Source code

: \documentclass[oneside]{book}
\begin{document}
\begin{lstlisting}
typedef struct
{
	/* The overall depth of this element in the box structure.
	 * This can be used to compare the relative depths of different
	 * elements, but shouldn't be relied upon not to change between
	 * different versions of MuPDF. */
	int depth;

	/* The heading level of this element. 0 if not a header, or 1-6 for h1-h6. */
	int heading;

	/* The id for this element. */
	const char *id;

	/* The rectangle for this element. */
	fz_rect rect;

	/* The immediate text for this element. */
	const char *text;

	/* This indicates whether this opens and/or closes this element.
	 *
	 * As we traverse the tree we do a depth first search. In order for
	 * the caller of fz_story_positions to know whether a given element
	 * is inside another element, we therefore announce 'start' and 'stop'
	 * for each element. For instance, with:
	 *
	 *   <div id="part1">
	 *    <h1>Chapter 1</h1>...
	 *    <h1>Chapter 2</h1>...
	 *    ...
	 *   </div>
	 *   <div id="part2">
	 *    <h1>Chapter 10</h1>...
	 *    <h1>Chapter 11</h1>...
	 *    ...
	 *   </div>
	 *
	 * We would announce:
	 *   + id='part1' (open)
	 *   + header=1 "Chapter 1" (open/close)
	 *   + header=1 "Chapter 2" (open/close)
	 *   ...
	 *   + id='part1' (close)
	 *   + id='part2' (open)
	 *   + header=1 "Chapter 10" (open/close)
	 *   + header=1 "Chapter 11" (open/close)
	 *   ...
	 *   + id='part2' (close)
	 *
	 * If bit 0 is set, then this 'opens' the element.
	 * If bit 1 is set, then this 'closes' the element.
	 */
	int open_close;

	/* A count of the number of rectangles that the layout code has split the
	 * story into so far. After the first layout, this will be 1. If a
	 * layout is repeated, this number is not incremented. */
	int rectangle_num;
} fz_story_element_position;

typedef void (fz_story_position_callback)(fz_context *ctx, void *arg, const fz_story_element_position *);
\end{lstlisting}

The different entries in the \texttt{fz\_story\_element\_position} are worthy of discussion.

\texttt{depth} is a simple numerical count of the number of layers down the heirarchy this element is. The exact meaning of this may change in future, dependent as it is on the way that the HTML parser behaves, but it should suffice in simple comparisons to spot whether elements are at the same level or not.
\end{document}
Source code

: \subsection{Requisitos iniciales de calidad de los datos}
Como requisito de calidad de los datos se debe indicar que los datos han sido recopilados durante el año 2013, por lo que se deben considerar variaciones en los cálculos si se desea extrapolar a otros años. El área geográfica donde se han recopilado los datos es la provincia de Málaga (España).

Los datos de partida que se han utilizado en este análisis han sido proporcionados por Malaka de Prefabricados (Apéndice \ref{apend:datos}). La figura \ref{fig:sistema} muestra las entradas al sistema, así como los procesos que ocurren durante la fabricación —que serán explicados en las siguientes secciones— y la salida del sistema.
=-=-=
■ Your assignment
What you return must match the records above exactly.

■ Response
Source code

: \documentclass[oneside]{book}
\begin{document}
\begin{lstlisting}
typedef struct
{
	/* The overall depth of this element in the box structure.
	 * This can be used to compare the relative depths of different
	 * elements, but shouldn't be relied upon not to change between
	 * different versions of MuPDF. */
	int depth;

	/* The heading level of this element. 0 if not a header, or 1-6 for h1-h6. */
	int heading;

	/* The id for this element. */
	const char *id;

	/* The rectangle for this element. */
	fz_rect rect;

	/* The immediate text for this element. */
	const char *text;

	/* This indicates whether this opens and/or closes this element.
	 *
	 * As we traverse the tree we do a depth first search. In order for
	 * the caller of fz_story_positions to know whether a given element
	 * is inside another element, we therefore announce 'start' and 'stop'
	 * for each element. For instance, with:
	 *
	 *   <div id="part1">
	 *    <h1>Chapter 1</h1>...
	 *    <h1>Chapter 2</h1>...
	 *    ...
	 *   </div>
	 *   <div id="part2">
	 *    <h1>Chapter 10</h1>...
	 *    <h1>Chapter 11</h1>...
	 *    ...
	 *   </div>
	 *
	 * We would announce:
	 *   + id='part1' (open)
	 *   + header=1 "Chapter 1" (open/close)
	 *   + header=1 "Chapter 2" (open/close)
	 *   ...
	 *   + id='part1' (close)
	 *   + id='part2' (open)
	 *   + header=1 "Chapter 10" (open/close)
	 *   + header=1 "Chapter 11" (open/close)
	 *   ...
	 *   + id='part2' (close)
	 *
	 * If bit 0 is set, then this 'opens' the element.
	 * If bit 1 is set, then this 'closes' the element.
	 */
	int open_close;

	/* A count of the number of rectangles that the layout code has split the
	 * story into so far. After the first layout, this will be 1. If a
	 * layout is repeated, this number is not incremented. */
	int rectangle_num;
} fz_story_element_position;

typedef void (fz_story_position_callback)(fz_context *ctx, void *arg, const fz_story_element_position *);
\end{lstlisting}

The different entries in the \texttt{fz\_story\_element\_position} are worthy of discussion.

\texttt{depth} is a simple numerical count of the number of layers down the heirarchy this element is. The exact meaning of this may change in future, dependent as it is on the way that the HTML parser behaves, but it should suffice in simple comparisons to spot whether elements are at the same level or not.
\end{document}
Source code

: \subsection{Requisitos iniciales de calidad de los datos}
Como requisito de calidad de los datos se debe indicar que los datos han sido recopilados durante el año 2013, por lo que se deben considerar variaciones en los cálculos si se desea extrapolar a otros años. El área geográfica donde se han recopilado los datos es la provincia de Málaga (España).

Los datos de partida que se han utilizado en este análisis han sido proporcionados por Malaka de Prefabricados (Apéndice \ref{apend:datos}). La figura \ref{fig:sistema} muestra las entradas al sistema, así como los procesos que ocurren durante la fabricación —que serán explicados en las siguientes secciones— y la salida del sistema.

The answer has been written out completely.